Residents walk past by a door with lighted candles (L) and blood stains (bottom L) after a gunman reportedly shot a mother and child during a rampage in Kawit, about 40 kms (25 miles) south of Manila on January 4, 2013. AFP PHOTO / JAY DIRECTO
MANILA, Philippines - Should the Philippines adopt a total gun ban to prevent tragedies such as the latest shootings which claimed the life of a young girl in Manila and 8 people in Cavite?
Lawmakers disagree on whether such law – proposed in 2010 and still a pending bill in Congress – would deter criminals.
Sen Vicente “Tito” Sotto III said on Sunday, January 6, that calls for a total gun ban in the country are “knee-jerk reactions” to the “western-style shooting rampage” in Kawit, Cavite where 8 people were killed, including the gunman, and 9 more wounded on Friday, January 4.
“I believe that a total gun ban would not prevent a repeat of the bloodbath but would only exacerbate the already grave peace and order problem in our country,” Sotto noted in a statement.
The senator claimed that if the Philippines outlawed guns, citizens would be at the mercy of armed criminal groups. He instead called for stricter enforcement of anti-drug laws to apprehend users of illegal substances like the Cavite shooter.
Gunless society for peace
Sen Loren Legarda disagreed and said that the latest gun-related incidents prove that only those in police or military uniform should be allowed to carry firearms.
“It is high time that we enact bold and encompassing gun control reforms in this country. Let us heighten monitoring, ensure that there are no loose firearms, and impose stricter punishment on those who violate our rules and regulations.
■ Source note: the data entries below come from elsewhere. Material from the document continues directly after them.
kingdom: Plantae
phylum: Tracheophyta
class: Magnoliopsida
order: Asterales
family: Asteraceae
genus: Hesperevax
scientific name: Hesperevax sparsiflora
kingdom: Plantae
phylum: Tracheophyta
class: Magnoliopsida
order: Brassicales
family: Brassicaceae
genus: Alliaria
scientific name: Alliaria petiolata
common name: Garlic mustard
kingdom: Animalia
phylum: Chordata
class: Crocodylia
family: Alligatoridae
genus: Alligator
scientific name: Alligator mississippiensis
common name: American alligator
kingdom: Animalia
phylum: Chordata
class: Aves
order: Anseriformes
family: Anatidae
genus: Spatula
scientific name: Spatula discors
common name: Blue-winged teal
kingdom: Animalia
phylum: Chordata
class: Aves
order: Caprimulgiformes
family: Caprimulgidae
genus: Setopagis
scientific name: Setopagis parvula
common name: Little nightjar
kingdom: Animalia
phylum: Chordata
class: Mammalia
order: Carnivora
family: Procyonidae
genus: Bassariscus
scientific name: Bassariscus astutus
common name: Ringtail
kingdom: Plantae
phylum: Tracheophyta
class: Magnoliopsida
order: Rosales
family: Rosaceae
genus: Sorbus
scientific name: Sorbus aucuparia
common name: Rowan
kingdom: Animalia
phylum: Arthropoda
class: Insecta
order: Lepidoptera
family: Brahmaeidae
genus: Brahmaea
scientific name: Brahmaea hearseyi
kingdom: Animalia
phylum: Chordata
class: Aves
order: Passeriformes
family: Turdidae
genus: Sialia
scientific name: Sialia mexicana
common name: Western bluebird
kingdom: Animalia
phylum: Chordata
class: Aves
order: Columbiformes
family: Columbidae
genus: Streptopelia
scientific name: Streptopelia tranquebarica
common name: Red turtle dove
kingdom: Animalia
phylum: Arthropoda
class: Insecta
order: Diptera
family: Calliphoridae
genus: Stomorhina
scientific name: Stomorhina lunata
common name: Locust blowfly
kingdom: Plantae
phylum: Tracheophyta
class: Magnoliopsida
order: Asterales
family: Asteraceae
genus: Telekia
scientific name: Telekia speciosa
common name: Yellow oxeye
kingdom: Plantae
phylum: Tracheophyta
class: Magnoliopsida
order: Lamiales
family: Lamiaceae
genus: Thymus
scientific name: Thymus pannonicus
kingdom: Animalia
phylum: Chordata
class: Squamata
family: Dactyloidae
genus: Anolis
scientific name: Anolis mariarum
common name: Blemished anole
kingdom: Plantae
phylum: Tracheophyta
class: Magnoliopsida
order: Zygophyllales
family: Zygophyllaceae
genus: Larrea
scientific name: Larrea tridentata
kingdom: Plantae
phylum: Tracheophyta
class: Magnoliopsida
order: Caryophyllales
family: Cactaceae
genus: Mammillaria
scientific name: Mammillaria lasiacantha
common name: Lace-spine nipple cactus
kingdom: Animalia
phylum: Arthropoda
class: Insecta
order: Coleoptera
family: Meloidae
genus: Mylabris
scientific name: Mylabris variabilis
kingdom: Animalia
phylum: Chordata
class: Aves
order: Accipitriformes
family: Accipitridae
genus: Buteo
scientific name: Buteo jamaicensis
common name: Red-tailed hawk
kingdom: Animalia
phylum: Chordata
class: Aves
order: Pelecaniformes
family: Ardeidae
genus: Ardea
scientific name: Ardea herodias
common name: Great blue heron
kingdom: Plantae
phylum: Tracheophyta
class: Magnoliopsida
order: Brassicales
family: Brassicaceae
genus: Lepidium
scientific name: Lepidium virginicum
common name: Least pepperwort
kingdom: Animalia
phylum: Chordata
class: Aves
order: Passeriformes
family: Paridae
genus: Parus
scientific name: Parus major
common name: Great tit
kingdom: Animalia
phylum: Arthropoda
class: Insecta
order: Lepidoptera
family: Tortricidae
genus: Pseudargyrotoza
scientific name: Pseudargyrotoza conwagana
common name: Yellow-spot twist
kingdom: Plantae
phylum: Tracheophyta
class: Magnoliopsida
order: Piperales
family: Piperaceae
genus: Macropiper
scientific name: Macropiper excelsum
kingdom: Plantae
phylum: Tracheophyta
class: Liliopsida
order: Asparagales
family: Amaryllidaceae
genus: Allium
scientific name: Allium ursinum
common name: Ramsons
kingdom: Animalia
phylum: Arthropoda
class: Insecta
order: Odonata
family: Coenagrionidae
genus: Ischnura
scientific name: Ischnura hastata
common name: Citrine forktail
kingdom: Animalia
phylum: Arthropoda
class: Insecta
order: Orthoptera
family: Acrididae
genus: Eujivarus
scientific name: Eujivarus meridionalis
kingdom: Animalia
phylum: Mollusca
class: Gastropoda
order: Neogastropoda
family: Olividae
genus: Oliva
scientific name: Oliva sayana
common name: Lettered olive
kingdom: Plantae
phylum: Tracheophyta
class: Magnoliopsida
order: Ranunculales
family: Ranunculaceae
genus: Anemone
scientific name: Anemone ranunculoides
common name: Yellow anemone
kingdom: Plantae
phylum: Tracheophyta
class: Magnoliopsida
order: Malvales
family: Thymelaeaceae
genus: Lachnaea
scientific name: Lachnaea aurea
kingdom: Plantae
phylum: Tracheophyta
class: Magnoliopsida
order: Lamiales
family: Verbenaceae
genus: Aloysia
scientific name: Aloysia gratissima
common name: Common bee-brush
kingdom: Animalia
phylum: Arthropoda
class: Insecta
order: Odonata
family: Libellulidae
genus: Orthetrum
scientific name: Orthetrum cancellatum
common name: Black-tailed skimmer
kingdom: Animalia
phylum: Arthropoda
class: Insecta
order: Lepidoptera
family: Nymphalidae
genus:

Furthermore, we must seriously look into revoking permits to carry firearms issued to civilians,” she stressed in a statement.
Legarda added that recent trends of violence are affecting all countries, not just the Philippines, and said that “aspiring for a gunless society is a step toward achieving genuine peace.”
Sen Panfilo Lacson, a former national police chief, concurred and called for the suspension of all permits issued to private citizens and even intelligence officers on covert operations.
Vice President Jejomar Binay also favors a total gun ban.
Palace mum on ban proposal
Asked about whether the government will consider pushing for a total gun ban in the next few months, deputy presidential spokesperson Abigail Valte declined to clarify the position of the President Benigno Aquino III.
“There is a wide spectrum of the proposals that will have to be discussed,” she said during a radio interview on Sunday.
Valte explained there are different “gradations” in the proposals for a gun ban, and reminded the public that a bill is pending in the House of Representatives.
This proposed legislation, called the Citizen’s Protection Act of 2010, wants to limit the carrying of firearms in public to police, military and security personnel.
Civilians would therefore lose their right to carry deadly weapons.
The bill, filed by prolife groups and signed by 86 Roman Catholic bishops, was sponsored by former senators signatories to the proposal including former Senators Ramon Magsaysay Jr., Aquilino Pimentel Jr and Wigberto Tañada.
Rappler asked citizens what they think about a possible gun ban, and again there were mixed opinions.
Those in favor argued that a ban would reduce shootings and increase safety, but pointed out that there should also be stricter laws to curb sales of weapons in the black market.
@NotAgainApa pointed out that politicians will probably drag their feet on the ban because they are the ones who own the most guns, while @jabjimenez claimed that gun owners have a "sense of entitlement" and will refuse to hand over their weapons.
@gibbygorres called for a ban on private ownership on top of a more efficient police, security and justice system, and @the_red_illongo said that the Philippines also has to change its "culture of impunity" regarding gun-related incidents.
Those opposing the measure also expressed their concerns.
@pacific88 stressed that gun bans don't work and only target legal weapons, which are not used in most crimes.
"If legal guns are outlawed, only outlaws will have guns. What will you do when there's a burglar? Call 117? Wait 2 hours?" he tweeted.
@filsur1 went even further and suggested criminals would "love" a gunless Philippines, while @reezabells called for more law enforcement and stricter requirements for ownership.